Please copy out every line in the entries that includes the word "right".

◇ ◇ ◇ ◇ ◇

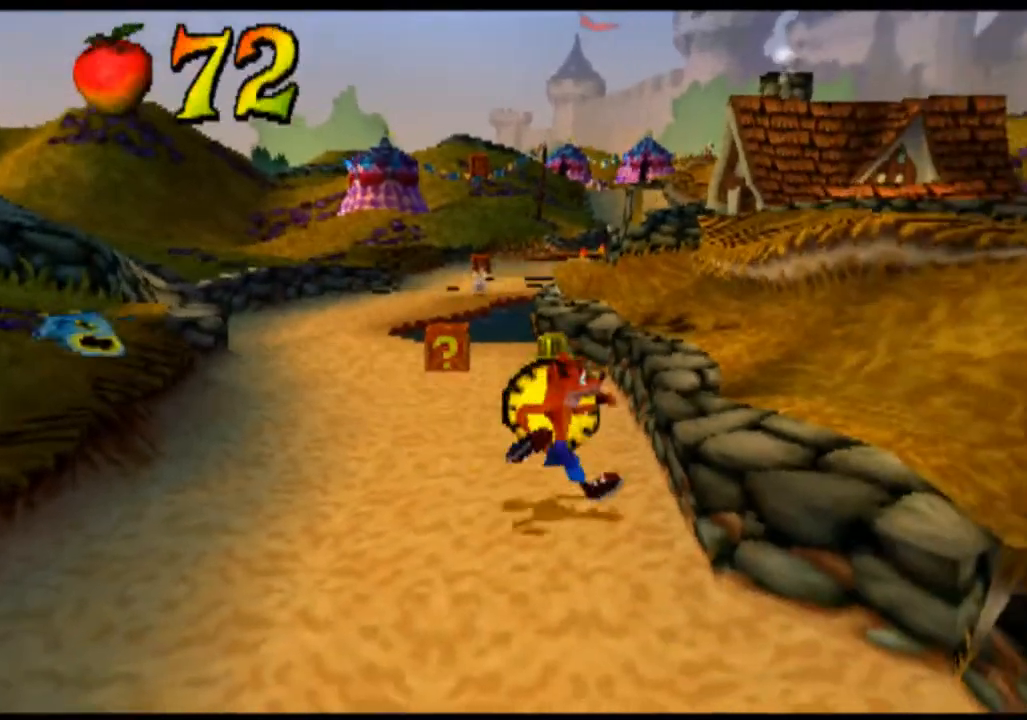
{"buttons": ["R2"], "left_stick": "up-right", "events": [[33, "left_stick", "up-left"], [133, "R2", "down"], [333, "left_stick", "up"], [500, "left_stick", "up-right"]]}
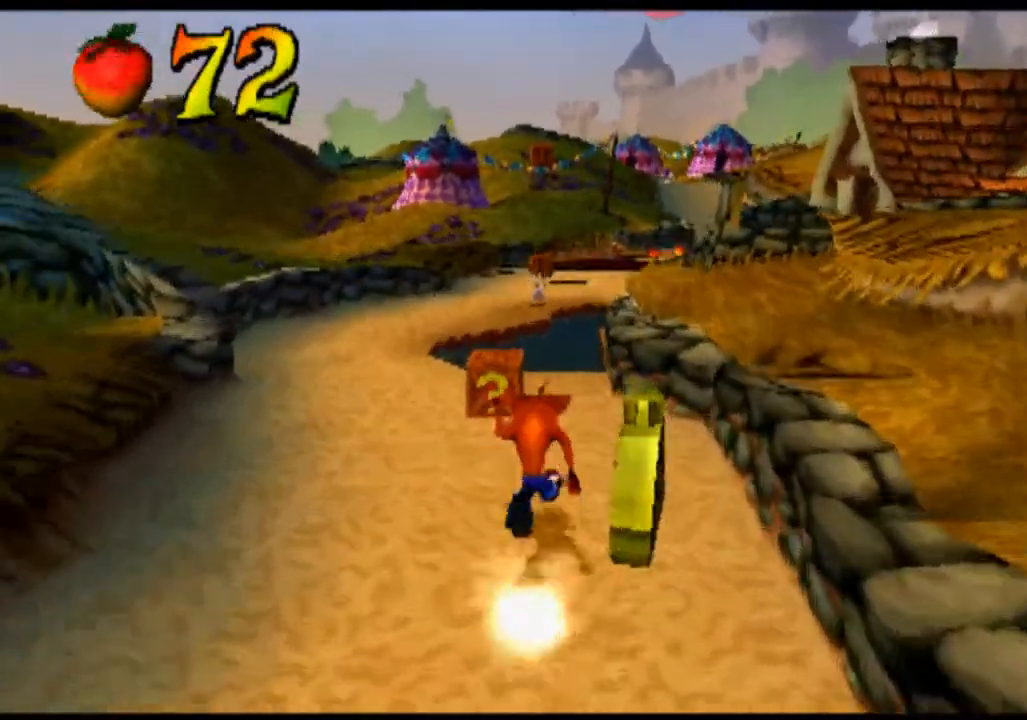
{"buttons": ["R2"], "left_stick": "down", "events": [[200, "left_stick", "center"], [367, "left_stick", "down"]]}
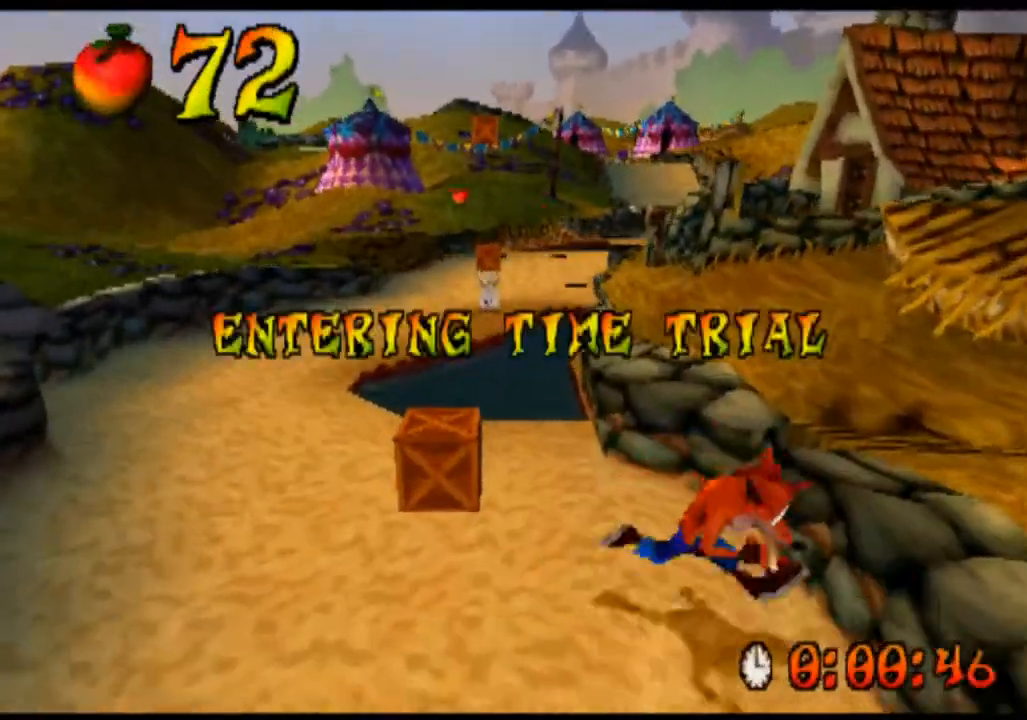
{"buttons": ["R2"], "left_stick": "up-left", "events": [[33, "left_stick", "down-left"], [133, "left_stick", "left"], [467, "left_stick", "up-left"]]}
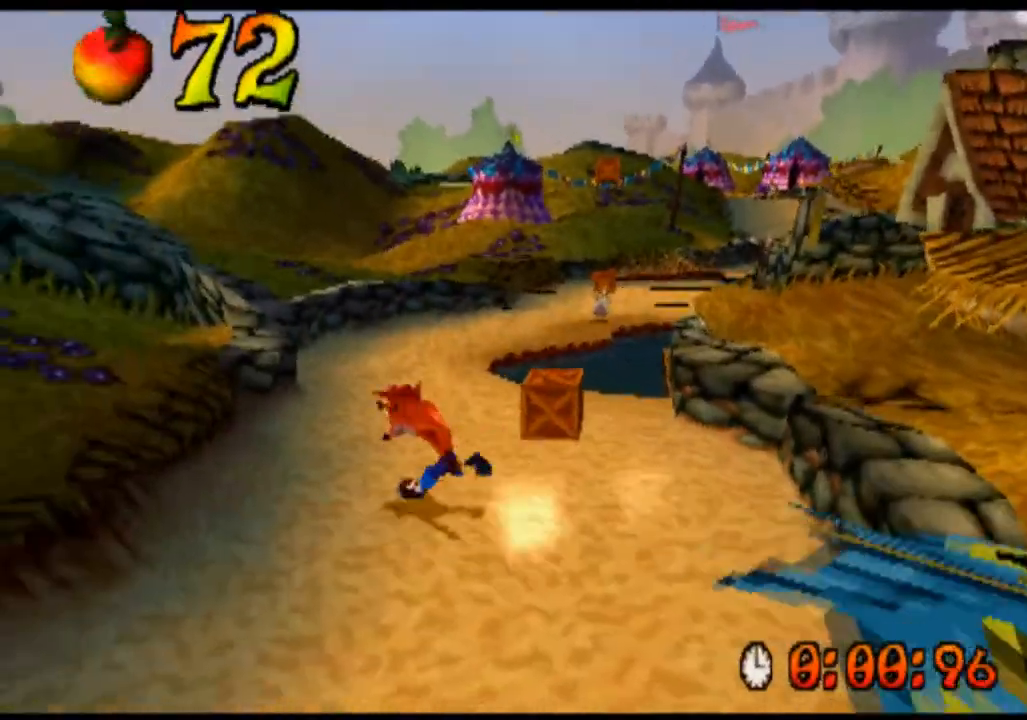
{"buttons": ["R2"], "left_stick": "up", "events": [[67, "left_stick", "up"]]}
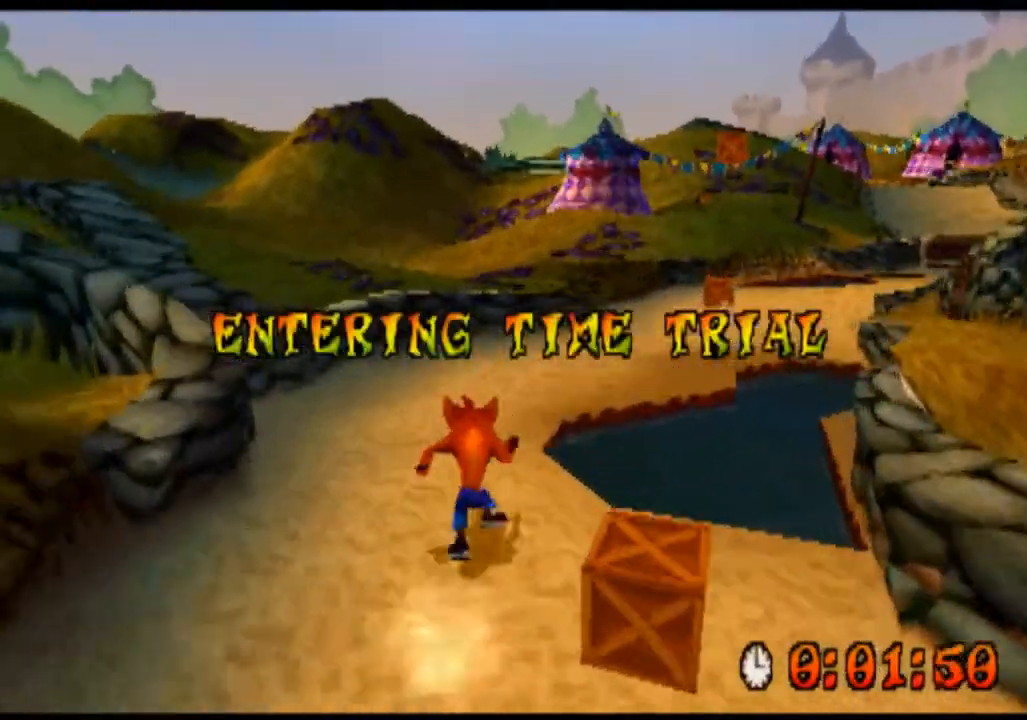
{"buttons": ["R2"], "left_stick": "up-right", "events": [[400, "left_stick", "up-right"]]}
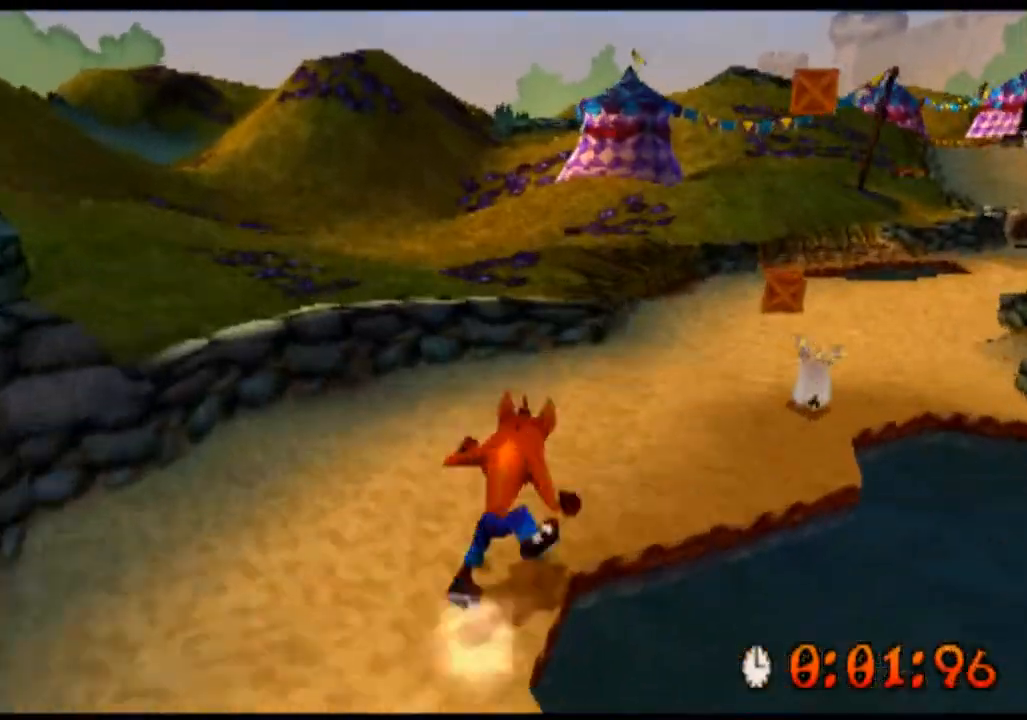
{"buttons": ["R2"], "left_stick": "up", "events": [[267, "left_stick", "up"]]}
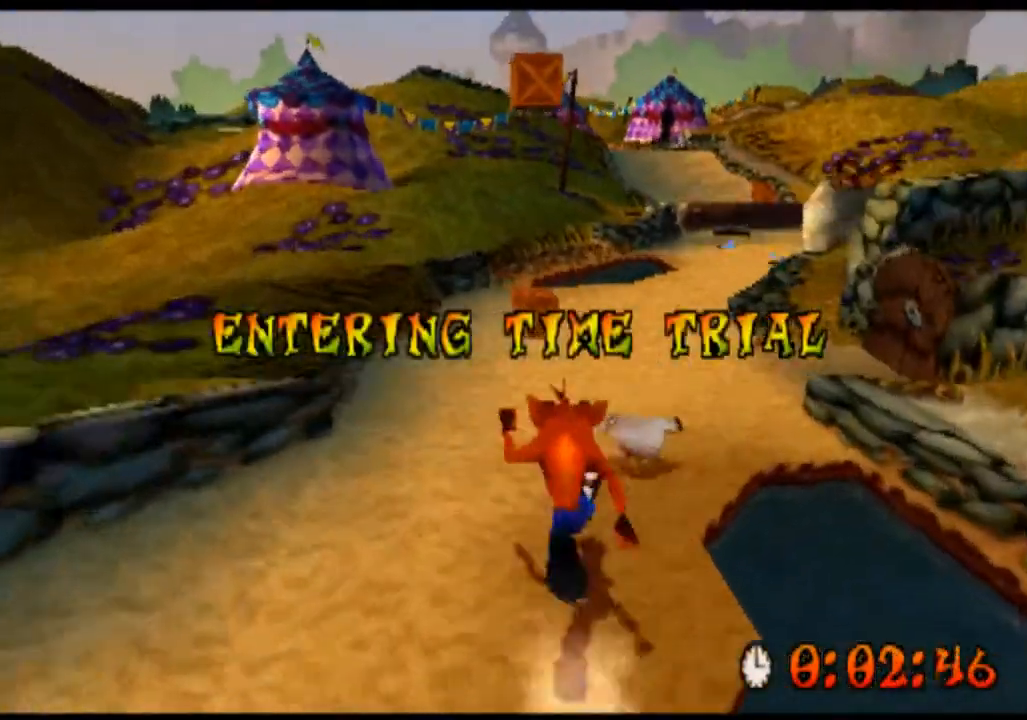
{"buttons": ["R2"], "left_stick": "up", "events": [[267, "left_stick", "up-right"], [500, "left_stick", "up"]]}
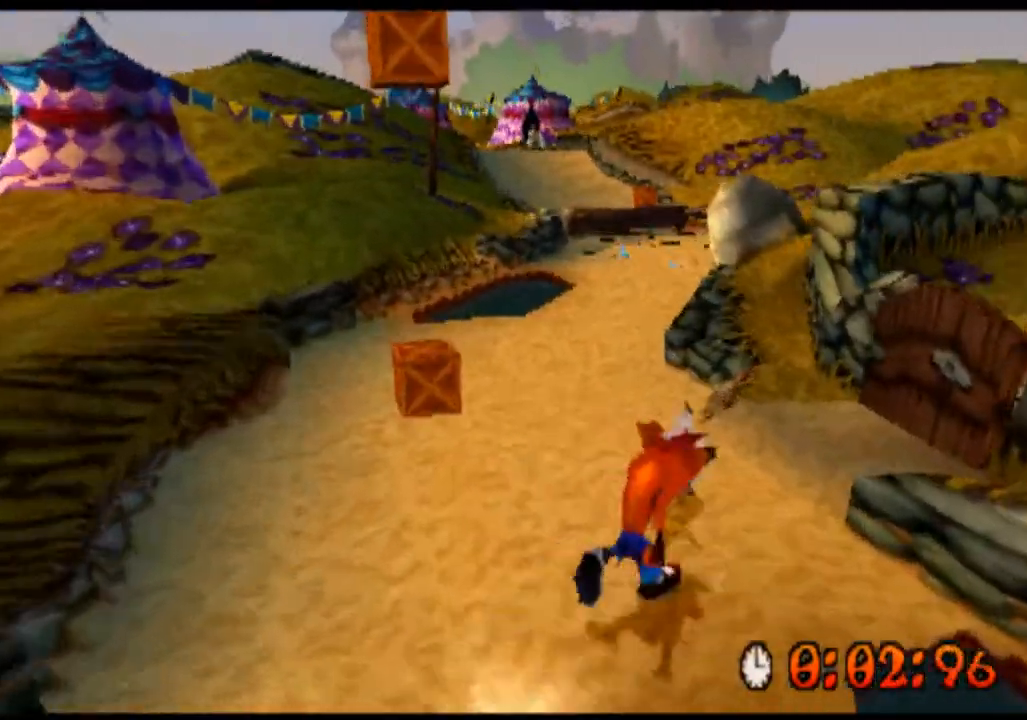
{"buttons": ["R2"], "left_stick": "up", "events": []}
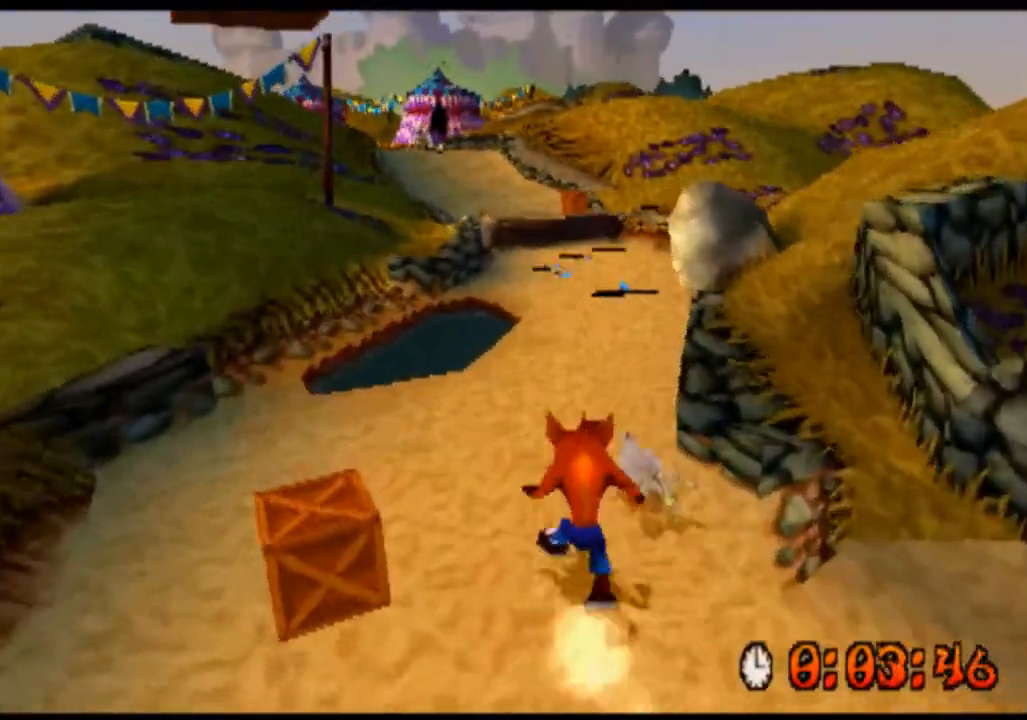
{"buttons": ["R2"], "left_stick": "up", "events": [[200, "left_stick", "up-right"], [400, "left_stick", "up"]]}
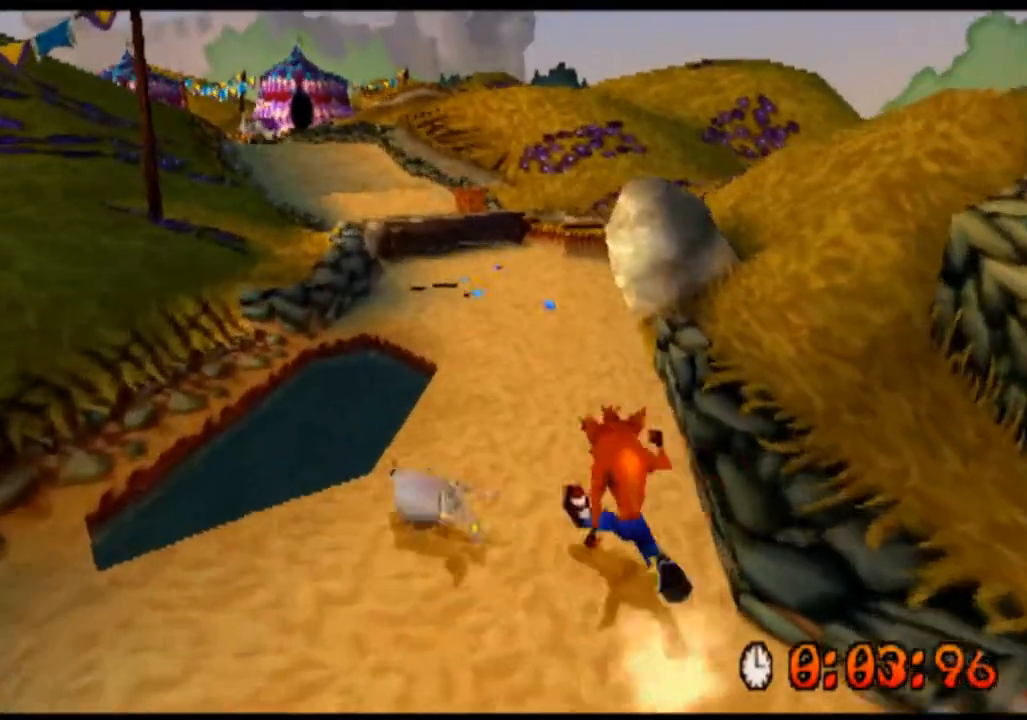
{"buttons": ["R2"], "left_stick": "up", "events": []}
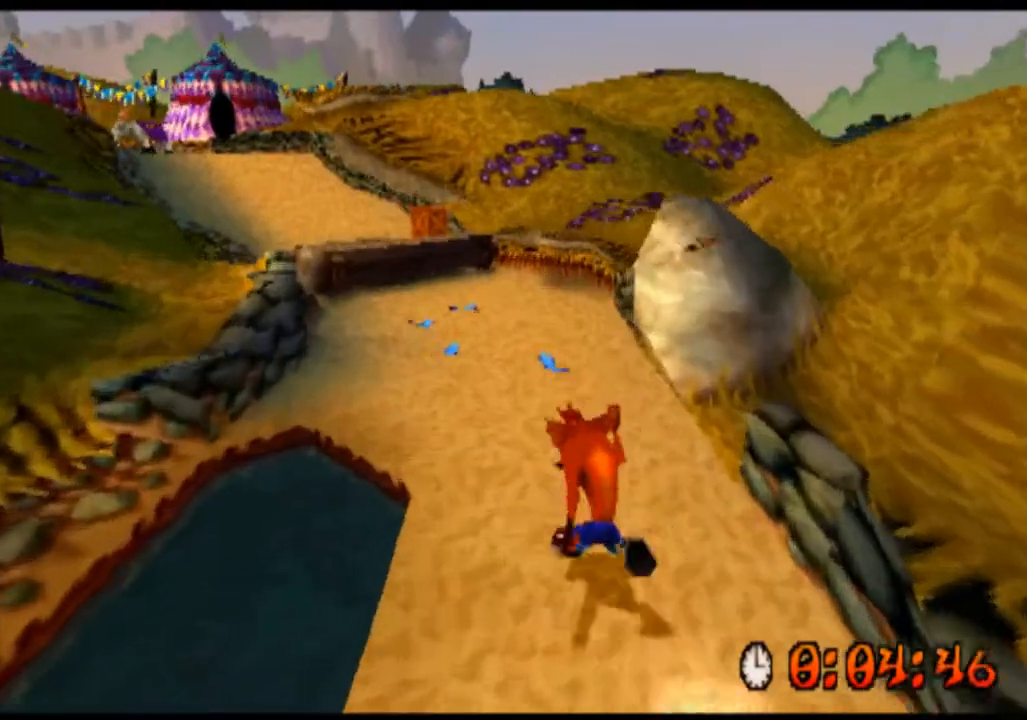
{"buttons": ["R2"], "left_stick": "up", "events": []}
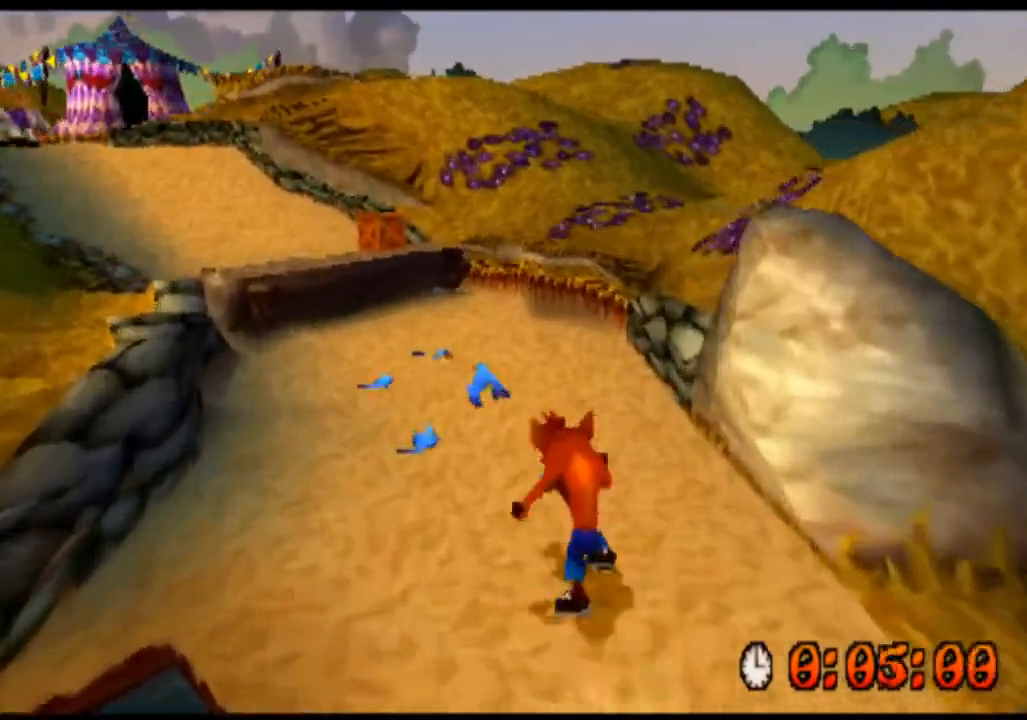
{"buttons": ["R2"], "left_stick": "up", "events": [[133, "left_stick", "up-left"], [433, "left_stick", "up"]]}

◇ ◇ ◇ ◇ ◇

Output
{"buttons": ["R2"], "left_stick": "up-right", "events": [[33, "left_stick", "up-left"], [133, "R2", "down"], [333, "left_stick", "up"], [500, "left_stick", "up-right"]]}
{"buttons": ["R2"], "left_stick": "up-right", "events": [[400, "left_stick", "up-right"]]}
{"buttons": ["R2"], "left_stick": "up", "events": [[267, "left_stick", "up-right"], [500, "left_stick", "up"]]}
{"buttons": ["R2"], "left_stick": "up", "events": [[200, "left_stick", "up-right"], [400, "left_stick", "up"]]}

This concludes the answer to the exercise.